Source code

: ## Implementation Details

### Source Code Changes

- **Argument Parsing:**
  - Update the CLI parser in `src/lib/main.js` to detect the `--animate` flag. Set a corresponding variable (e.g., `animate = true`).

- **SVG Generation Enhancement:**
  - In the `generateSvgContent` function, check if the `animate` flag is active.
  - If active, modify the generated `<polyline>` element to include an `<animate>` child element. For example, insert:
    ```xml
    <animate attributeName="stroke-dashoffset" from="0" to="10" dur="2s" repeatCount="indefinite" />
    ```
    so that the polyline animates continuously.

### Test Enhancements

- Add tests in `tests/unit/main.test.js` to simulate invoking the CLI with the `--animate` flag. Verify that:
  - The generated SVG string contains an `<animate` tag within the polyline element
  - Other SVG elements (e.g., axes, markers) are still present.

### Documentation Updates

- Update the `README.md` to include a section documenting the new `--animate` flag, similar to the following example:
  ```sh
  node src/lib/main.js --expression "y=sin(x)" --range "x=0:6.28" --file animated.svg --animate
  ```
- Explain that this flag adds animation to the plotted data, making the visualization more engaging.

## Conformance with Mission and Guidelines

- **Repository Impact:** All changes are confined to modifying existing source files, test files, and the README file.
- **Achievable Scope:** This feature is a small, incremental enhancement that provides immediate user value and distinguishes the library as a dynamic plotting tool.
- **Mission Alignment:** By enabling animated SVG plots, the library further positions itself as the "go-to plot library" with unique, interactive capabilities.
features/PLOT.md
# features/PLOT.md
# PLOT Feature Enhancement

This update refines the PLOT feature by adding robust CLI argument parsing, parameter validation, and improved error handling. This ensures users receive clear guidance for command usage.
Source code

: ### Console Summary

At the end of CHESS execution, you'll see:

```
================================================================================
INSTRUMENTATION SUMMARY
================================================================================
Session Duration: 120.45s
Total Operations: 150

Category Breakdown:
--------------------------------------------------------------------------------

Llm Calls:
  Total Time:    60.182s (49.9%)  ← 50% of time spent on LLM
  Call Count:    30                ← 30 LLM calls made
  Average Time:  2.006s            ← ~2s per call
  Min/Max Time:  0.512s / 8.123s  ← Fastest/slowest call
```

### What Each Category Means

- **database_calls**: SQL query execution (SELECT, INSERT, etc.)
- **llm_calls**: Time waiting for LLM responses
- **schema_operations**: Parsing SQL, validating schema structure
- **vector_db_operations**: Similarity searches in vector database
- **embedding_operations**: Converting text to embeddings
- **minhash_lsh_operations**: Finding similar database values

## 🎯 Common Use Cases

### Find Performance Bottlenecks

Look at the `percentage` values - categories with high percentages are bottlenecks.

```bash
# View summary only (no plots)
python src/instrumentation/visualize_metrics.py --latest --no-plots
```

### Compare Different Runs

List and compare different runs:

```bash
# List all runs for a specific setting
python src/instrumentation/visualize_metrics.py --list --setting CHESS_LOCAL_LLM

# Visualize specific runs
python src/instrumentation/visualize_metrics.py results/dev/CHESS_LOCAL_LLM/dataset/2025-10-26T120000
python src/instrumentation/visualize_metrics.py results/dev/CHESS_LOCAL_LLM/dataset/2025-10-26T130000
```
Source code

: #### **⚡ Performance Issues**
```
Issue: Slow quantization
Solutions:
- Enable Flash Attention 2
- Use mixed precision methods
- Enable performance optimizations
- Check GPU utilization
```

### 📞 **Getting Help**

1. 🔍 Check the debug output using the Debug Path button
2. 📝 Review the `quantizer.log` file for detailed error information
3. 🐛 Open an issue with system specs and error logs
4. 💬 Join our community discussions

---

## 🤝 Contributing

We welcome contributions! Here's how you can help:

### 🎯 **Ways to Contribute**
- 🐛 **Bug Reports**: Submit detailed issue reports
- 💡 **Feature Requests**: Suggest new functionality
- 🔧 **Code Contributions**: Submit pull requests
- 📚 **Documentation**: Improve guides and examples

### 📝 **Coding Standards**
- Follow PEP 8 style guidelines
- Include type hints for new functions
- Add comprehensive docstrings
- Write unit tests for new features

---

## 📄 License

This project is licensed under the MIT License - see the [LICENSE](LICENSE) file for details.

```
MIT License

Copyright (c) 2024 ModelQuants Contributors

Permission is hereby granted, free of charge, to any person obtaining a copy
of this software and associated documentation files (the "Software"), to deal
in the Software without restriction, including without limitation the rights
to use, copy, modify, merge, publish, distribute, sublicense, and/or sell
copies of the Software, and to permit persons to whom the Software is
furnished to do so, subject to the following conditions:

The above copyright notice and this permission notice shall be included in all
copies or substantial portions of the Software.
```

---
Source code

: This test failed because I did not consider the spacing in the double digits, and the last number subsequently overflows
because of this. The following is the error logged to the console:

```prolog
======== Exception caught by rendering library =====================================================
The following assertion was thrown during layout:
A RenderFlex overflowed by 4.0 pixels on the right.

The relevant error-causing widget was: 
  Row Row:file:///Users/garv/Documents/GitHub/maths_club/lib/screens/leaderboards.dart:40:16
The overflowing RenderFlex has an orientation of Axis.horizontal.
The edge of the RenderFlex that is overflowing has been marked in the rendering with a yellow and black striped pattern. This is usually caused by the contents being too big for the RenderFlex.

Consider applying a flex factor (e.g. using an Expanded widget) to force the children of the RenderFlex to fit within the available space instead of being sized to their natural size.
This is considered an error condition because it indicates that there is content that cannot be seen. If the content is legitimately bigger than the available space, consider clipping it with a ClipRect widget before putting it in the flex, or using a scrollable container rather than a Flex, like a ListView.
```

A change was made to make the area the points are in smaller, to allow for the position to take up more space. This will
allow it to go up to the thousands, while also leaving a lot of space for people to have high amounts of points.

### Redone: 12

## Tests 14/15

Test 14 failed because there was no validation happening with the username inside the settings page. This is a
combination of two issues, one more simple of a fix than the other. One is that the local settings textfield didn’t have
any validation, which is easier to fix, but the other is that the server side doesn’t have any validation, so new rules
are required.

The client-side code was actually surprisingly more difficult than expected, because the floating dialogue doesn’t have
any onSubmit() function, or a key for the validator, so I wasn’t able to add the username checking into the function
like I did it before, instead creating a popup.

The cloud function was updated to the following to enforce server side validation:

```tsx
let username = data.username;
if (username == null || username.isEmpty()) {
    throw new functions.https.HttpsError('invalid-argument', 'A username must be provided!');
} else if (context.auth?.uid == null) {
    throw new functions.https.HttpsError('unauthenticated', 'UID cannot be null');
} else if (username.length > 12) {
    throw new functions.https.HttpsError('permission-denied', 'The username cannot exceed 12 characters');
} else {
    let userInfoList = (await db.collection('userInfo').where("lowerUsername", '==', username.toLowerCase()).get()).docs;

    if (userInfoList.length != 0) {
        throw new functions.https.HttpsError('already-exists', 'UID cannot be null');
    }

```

• _TASK INSTRUCTIONS_: The string "Software" marks the lines to return from the material. Copy each one.

• _REPLY_:
of this software and associated documentation files (the "Software"), to deal
in the Software without restriction, including without limitation the rights
copies of the Software, and to permit persons to whom the Software is
copies or substantial portions of the Software.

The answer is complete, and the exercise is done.